Oostende, station balnéraire

Je connais relativement peu de stations balnéraires nordiques, mais Oostende ressemble à l’idée que je m’en faisais.
Un centre-ville presque typique entouré de villas années 30, où l’on imagine très bien la bonne société venant prendre l’air près de ces côtes interminables. Des rues et des rues de boutiques, comme un vaste centre commercial à ciel ouvert. Et un front de mer complètement bétonné depuis les années 60 ou 70, d’abord à la soviétique avec d’impressionnantes barres d’immeubles – Puis avec des structures vaguement inspirées d’architectures plus locales, presque toujours aussi hautes.

Il y a beaucoup de monde, encore, pour ce premier weekend de septembre – Mais relativement peu dans les cafés et les restaurants. Oostende commence à s’endormir après la saison estivale.

Ici, rien ne ressemble à ce que j’aime quand je pense à la mer. Il n’y ni côtes découpées, ni granite, ni plages de sables fin ; Pas de petits ports de pêche, pas d’animation locale. Pas de vieilles pierres ou de maisons de pêcheurs, pas de tracés côtiers sinueux où se balader nez au vent.
Rien d’autre que ces immenses barres d’immeubles, comme des paquebots gigantesques échoués sur une côte inhospitalière.

Tellement étrange, comme atmosphère. Accueillante, foncièrement différente, et presque reposante.
Il y a quelque chose d’obsolète, à Oostende…

On prend le vent de face, on s’emmêle les cheveux et on se réfugie dans un salon de thé coquet, attablés devant un chocolat chaud réparateur.

(Le fameux Donald Duck pédophile, devant un magasin de bonbons…)
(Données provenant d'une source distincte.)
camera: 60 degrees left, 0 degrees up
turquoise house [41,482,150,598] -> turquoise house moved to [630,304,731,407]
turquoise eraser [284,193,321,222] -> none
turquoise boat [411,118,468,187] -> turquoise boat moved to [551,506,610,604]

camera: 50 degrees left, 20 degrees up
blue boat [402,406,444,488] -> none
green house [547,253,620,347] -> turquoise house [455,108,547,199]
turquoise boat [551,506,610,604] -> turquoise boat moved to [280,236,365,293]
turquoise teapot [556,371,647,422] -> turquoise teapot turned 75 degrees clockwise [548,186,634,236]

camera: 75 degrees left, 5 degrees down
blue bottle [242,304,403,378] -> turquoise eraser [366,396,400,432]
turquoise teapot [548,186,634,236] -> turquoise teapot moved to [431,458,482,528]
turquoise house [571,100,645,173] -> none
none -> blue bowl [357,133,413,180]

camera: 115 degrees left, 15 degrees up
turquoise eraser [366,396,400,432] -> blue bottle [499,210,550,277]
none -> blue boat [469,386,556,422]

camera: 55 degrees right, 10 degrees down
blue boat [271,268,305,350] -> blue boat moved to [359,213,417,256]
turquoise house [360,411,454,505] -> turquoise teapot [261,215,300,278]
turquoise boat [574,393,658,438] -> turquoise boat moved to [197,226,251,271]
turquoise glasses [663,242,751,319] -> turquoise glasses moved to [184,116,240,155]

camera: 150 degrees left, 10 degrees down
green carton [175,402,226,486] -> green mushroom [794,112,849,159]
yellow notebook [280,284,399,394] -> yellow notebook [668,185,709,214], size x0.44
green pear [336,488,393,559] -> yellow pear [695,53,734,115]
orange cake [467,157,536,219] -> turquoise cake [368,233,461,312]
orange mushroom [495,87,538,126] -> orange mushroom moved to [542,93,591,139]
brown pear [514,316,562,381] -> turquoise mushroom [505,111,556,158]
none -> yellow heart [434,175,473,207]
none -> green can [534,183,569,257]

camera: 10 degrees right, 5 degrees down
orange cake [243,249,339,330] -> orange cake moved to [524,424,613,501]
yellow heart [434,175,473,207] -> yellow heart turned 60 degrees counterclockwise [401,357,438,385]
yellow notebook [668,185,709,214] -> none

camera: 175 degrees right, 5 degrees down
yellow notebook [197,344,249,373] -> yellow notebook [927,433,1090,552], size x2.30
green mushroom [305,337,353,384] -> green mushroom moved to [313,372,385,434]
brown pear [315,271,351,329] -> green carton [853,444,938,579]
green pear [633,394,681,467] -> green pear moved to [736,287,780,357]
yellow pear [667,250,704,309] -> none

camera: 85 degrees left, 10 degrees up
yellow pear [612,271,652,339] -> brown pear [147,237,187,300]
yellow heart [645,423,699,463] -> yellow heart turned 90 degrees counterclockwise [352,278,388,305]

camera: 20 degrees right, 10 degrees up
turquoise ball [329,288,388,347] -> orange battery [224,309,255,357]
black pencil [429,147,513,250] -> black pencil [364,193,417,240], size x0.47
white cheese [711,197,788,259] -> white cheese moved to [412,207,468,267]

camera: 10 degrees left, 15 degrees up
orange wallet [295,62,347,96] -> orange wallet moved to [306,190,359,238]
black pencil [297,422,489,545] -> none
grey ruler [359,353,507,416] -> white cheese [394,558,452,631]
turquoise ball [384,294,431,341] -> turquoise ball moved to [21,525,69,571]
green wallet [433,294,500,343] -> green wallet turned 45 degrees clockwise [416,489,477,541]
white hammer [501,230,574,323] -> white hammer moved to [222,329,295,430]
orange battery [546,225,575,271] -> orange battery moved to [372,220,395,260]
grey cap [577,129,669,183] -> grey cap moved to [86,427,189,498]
On ne sait pas trop ce qu’on va en retenir, mais on sait qu’on a bien fait de venir.

3 Comments

  1. Dieu que c’est laid…
    T’enleve la mer et tu te suicides.
    Y’en a deux que je kiffe bien, la premiere follement vintage, et la « haie » en perspective pour le minimaliste de cette corde dans l’angle qui atteint mon gorge dans ma lancee vers cette magnifique et post moderne barge-grue.

  2. T’enleveS
    mA gorge

    #siestebordel

  3. C’est pas laid. C’est concept.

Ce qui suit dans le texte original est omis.